Shock-Tube Study of the Ignition of Gas-Phase 1,3,5-Trimethylbenzene in Air

The ignition delay times of gas-phase 1,3,5-trimethylbenzene/air mixtures were measured behind reflected shock waves in a heated shock tube facility. The experimental conditions spanned as follows: temperatures of 1080–1560 K, pressures of 1.0–20.0 atm, and equivalence ratios of 0.5, 1.0, and 2.0. Ignition delay times were determined using pressure and CH* emission signals monitored at the sidewall. The increasing temperature or pressure results in decreasing ignition delay time definitely. However, the effect of equivalence ratio on the ignition delay time is complex.
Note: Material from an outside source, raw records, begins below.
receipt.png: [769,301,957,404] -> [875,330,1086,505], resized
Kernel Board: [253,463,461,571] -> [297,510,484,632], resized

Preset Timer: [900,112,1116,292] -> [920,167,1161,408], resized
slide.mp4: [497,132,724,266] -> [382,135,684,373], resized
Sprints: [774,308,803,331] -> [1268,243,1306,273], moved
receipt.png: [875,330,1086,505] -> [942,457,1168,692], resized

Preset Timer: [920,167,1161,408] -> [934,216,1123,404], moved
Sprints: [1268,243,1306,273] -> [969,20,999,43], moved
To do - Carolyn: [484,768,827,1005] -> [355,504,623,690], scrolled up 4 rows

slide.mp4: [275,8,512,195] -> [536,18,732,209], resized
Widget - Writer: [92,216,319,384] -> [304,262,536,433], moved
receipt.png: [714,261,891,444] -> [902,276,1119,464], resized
Lean mixtures are fastest to ignite at temperatures above 1390 K at 1.0 atm, whereas they are slowest to ignite below 1300 K at 20.0 atm, and the equivalence ratio does not have an evident effect on the ignition time at 5.0 atm. The global activation energy decreases dramatically as the pressure increases at all equivalence ratios. Current results are in good agreement with other shock-tube experimental data, and comparisons of current data to kinetic predictions from two recently published mechanisms are presented. In addition, sensitivity analysis was performed to access the important reactions in the ignition process. To our knowledge, this study provides the first ignition delay time data for 1,3,5-trimethylbenzene at a pressure of 1.0 atm. Present results extend the database for 1,3,5-trimethylbenzene ignition delay time.